Glamour girl shook her head and flew away, towards Hexen’s base of operations, where she could tinker with spells on the fly. Not quite as unbelievable as what Paradox could do, but compared to the average mage...pretty legit.
“Hey Brendon,” Darryl said as he approached the side of the van.
“Yeah?”
“I need you to do something. It’s pretty important. Like...fate of the world important. Capiche?”
“Umm...sure. Okay.” Brendon nodded.
“I need you to find Paradox and tell him what you told me.”
“Uuuh, Paradox is in Chicago.” Brendon said.

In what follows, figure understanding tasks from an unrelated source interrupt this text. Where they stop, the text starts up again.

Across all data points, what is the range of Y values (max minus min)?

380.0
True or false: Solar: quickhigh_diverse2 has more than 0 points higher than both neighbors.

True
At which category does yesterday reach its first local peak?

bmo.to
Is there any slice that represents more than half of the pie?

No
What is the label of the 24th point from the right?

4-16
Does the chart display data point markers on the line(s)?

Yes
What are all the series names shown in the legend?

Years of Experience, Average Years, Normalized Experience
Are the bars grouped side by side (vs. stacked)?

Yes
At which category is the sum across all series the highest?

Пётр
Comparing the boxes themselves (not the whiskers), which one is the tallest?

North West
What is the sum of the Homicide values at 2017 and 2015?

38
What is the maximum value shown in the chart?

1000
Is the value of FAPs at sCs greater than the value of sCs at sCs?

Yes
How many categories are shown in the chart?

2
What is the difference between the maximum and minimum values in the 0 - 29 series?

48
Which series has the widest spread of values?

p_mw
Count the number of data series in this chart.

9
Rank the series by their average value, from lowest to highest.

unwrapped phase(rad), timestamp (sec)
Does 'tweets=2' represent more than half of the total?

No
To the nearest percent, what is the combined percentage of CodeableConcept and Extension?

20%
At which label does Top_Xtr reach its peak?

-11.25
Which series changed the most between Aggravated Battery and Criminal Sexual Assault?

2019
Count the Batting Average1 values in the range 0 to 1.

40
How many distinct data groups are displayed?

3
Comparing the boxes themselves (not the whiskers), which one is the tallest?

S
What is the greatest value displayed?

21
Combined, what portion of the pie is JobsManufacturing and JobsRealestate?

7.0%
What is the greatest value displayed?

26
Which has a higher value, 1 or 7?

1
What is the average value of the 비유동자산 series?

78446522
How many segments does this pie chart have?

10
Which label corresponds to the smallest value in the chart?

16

“Paradox is in Australia, actually, but he’ll be back in Chicago each morning. I need you to skip town and head on over there. Drive on the tracks if you have to; The train’s shut down for quarantine. And most importantly: don’t tell anyone who’s not Paradox about all your ‘disappearing’ shelter-in-place partners. Think you can do that?”
“But I have a work order for-“
“Is that work order more important than the human race?”
“...No?” Brendon asked.
“Correct.”
“I guess I’d have to pack for a road-trip...” Brendon said, head cocked in thought. “But I’ve wanted to see Chicago for a while now, so this seems like a good time.”
“Excellent. Get to it.”
“Okay!” Brendon said cheerfully as Paladin waved him off.
If it were me, I would dedicate a lot of time and effort into having moles at the highest levels, Paladin thought, reviewing his spotty memory of the last couple days. Even if that meant killing some of the disposable ‘civilian’ mimics with aforementioned mole.
The only person he was sure wasn’t a mimic was Paradox. Not even himself.
Which was why he didn’t allow himself to believe that Brendon might truly be the solution to everything.